View the output file:
Copy the output file from the Distributed File System to the local file system:
$ Bin/hadoop FS-Get output
$ Cat output /*
Or
View the output file on the Distributed File System:
$ Bin/hadoop FS-cat output /*
After all the operations are completed, stop the daemon process:
$ Bin/stop-all.sh
In this way, hadoop is successfully configured!
Note:
Hadoop Chinese document address: http://hadoop.apache.org/common/docs/r0.18.2/cn/
Quick installation Instruction Manual: http://hadoop.apache.org/common/docs/r0.18.2/cn/quickstart.html
Hadoop introduction:
Hadoop is an open-source Distributed File System that belongs to a project in Apache. The so-called Distributed File System (distributedfile System) refers to the ability to execute remote file access, and transparently manage and access files distributed on the network. You do not need to know where the files are actually stored when accessing the client. Hadoop was originally included in nutch. Later, the NDfS and mapreduce Code implemented in nutch were stripped out to create a new open-source project, which is hadoop.
Some problems encountered in the process:
1. If Java.
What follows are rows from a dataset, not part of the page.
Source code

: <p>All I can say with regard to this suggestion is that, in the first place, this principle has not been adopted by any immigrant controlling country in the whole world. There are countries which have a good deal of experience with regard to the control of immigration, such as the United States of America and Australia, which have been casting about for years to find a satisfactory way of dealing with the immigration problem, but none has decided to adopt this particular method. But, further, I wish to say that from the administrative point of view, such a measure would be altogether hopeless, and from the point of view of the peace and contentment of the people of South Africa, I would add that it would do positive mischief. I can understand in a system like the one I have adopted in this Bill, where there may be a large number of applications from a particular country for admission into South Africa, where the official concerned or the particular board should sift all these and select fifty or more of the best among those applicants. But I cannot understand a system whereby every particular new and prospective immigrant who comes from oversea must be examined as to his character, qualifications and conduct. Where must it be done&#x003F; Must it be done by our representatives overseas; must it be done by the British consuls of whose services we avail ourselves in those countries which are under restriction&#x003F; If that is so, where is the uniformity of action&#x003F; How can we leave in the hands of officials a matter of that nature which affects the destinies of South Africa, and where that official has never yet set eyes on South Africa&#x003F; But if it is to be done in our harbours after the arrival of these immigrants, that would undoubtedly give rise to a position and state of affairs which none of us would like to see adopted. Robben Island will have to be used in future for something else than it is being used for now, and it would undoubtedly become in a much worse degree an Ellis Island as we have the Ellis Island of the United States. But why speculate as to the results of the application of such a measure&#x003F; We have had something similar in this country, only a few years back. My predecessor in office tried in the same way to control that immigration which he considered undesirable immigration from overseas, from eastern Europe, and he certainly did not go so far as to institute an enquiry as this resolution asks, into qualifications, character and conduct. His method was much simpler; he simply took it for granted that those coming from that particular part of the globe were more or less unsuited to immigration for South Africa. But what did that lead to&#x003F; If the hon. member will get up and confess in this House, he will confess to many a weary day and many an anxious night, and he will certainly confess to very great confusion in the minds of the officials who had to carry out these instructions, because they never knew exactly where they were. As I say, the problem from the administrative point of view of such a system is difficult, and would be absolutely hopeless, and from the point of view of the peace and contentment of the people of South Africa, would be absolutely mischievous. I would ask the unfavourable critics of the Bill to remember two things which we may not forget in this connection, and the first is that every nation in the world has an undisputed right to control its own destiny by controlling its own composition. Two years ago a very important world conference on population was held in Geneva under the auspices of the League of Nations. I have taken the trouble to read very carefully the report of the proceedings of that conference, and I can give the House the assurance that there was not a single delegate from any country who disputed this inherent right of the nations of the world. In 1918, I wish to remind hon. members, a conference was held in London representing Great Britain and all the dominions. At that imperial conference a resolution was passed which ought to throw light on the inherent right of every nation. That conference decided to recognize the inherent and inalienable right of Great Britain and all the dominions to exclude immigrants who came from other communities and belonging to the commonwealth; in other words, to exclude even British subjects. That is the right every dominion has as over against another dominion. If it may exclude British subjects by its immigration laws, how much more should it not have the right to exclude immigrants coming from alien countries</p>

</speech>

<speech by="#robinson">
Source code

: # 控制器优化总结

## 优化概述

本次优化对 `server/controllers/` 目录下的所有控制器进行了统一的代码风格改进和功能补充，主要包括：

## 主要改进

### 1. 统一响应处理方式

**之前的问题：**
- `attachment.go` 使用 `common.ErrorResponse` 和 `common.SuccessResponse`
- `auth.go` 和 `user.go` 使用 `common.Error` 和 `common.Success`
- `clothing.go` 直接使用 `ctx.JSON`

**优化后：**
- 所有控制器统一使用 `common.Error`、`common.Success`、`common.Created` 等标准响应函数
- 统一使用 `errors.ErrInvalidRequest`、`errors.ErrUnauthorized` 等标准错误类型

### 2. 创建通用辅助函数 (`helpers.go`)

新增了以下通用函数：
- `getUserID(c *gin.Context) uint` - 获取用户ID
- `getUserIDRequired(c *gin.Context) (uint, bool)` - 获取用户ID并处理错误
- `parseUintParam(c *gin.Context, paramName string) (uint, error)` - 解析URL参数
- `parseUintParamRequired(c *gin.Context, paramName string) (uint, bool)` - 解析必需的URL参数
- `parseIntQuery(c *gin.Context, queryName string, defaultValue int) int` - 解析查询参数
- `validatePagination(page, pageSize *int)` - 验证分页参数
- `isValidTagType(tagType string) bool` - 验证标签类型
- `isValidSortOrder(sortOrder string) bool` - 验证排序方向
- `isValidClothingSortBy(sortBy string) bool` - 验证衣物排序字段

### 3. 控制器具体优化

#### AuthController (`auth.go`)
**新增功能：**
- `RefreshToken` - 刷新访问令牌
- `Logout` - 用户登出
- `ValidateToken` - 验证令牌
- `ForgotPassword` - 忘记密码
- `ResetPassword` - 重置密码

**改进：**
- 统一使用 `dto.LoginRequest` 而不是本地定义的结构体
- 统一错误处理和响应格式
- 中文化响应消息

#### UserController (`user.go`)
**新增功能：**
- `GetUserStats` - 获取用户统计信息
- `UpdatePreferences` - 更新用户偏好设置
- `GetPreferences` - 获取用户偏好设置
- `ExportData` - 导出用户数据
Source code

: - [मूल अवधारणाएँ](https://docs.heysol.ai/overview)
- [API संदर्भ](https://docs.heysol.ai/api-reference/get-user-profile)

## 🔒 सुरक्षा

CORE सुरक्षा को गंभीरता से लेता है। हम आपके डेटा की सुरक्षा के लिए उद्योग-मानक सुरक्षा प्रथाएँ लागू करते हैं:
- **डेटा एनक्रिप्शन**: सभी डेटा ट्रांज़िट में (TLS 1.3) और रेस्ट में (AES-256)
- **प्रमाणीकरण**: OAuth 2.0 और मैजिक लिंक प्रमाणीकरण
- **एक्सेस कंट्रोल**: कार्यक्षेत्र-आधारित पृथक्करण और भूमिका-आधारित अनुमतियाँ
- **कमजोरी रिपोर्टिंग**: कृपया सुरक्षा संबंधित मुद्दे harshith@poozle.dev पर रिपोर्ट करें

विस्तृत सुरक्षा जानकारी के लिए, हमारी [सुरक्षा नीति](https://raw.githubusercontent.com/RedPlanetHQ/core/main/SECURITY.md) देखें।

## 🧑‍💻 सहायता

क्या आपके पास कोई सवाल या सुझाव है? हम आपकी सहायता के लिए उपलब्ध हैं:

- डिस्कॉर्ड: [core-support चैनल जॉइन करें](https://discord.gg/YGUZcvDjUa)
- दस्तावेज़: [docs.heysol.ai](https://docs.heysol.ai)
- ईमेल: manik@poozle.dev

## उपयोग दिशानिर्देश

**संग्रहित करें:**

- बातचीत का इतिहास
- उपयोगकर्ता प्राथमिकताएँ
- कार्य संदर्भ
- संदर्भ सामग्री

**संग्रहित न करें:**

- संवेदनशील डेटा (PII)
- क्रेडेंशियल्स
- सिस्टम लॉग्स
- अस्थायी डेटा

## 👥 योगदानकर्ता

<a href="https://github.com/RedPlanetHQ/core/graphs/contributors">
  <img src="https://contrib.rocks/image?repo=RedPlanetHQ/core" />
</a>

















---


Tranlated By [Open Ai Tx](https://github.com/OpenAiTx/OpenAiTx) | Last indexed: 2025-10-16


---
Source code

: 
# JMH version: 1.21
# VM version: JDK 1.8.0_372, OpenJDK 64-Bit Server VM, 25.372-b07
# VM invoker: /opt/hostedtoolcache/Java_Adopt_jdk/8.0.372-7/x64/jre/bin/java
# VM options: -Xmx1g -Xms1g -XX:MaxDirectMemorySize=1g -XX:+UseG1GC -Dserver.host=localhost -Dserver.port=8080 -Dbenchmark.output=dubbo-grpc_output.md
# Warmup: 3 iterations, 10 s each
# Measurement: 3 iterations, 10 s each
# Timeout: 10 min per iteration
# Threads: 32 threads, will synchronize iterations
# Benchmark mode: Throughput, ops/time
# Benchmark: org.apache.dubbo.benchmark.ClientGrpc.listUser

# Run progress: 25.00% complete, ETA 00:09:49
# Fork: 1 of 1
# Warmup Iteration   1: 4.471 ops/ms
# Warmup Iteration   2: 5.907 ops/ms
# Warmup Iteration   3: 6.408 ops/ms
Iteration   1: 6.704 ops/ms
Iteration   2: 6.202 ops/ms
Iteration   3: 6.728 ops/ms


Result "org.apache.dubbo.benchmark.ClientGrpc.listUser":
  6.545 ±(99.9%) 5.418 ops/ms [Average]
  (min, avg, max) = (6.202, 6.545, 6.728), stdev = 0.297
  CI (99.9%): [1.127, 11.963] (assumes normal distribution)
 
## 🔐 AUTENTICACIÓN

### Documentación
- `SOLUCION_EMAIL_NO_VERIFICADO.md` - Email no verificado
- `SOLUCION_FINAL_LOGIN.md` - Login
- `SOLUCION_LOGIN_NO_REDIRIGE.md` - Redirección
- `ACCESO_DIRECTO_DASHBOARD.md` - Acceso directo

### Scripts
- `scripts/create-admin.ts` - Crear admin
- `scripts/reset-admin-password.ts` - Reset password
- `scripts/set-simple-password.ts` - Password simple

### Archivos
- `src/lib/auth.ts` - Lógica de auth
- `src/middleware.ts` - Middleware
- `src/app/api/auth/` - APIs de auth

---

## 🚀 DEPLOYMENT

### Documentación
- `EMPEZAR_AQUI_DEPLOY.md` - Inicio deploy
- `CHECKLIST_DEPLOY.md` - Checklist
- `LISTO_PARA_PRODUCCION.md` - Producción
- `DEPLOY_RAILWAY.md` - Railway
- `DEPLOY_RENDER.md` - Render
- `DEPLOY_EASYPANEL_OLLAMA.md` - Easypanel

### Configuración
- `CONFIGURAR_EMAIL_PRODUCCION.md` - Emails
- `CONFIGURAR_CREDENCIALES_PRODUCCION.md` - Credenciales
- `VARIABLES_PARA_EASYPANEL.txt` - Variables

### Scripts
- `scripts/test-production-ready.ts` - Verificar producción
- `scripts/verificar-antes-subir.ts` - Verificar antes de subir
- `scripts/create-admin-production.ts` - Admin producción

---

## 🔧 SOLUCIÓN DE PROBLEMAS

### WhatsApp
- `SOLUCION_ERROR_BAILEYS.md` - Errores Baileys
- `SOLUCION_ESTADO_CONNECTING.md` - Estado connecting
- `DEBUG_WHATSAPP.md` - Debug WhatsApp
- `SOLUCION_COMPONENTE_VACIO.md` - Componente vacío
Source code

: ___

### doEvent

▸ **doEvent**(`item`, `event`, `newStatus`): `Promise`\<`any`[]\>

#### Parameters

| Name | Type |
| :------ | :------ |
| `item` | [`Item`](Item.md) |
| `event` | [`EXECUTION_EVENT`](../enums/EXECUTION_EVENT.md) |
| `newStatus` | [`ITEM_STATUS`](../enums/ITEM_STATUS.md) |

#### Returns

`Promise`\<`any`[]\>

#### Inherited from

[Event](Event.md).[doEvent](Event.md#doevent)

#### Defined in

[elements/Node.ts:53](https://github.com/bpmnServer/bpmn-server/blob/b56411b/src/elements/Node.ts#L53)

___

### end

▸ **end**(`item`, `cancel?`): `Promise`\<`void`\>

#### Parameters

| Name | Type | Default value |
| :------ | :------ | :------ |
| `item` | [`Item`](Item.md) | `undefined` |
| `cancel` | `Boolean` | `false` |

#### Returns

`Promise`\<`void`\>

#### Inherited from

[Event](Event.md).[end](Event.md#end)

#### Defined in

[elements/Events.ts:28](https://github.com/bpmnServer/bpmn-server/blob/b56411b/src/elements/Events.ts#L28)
Io. ioexception: Not a file: HDFS: // localhost: 9000/user/icymary/input/test-In occurs during put
Solution: Bin/hadoop DFS-RMR Input
2, Java. io. ioexception: incompatible namespaceids in c: \ TMP \ hadoop-System \ DFS. data. dir: namenode namespaceid = 898136669; datanode namespaceid = 2127444065, cause: A namenodeid will be re-created each time namenode format is created, and TMP contains the ID in the last format, namenode format clears the data in namenode, but there is no clear Blank
Data under datanode causes startup failure. All you need to do is to clear all the TMP Directories Before each fotmat.
Reference link:

Http://www.zihou.me/html/2010/02/19/1525.html

Http://tdcq.iteye.com/blog/1338777

Http://blog.csdn.net/wh62592855/article/details/5752199 #

Http://hadoop.apache.org/common/docs/r0.19.2/cn/quickstart.html

This article uses hadoop is 0.18.2, 0.20 installed in Linux can refer to the http://www.cnblogs.com/reckzhou/archive/2012/03/21/2409765.html

Contact Us

The content source of this page is from Internet, which doesn't represent Alibaba Cloud's opinion; products and services mentioned on that page don't have any relationship with Alibaba Cloud. If the content of the page makes you feel confusing, please write us an email, we will handle the problem within 5 days after receiving your email.

If you find any instances of plagiarism from the community, please send an email to: info-contact@alibabacloud.com and provide relevant evidence. A staff member will contact you within 5 working days.

A Free Trial That Lets You Build Big!

Start building with 50+ products and up to 12 months usage for Elastic Compute Service

  • Sales Support

    1 on 1 presale consultation

  • After-Sales Support

    24/7 Technical Support 6 Free Tickets per Quarter Faster Response

  • Alibaba Cloud offers highly flexible support services tailored to meet your exact needs.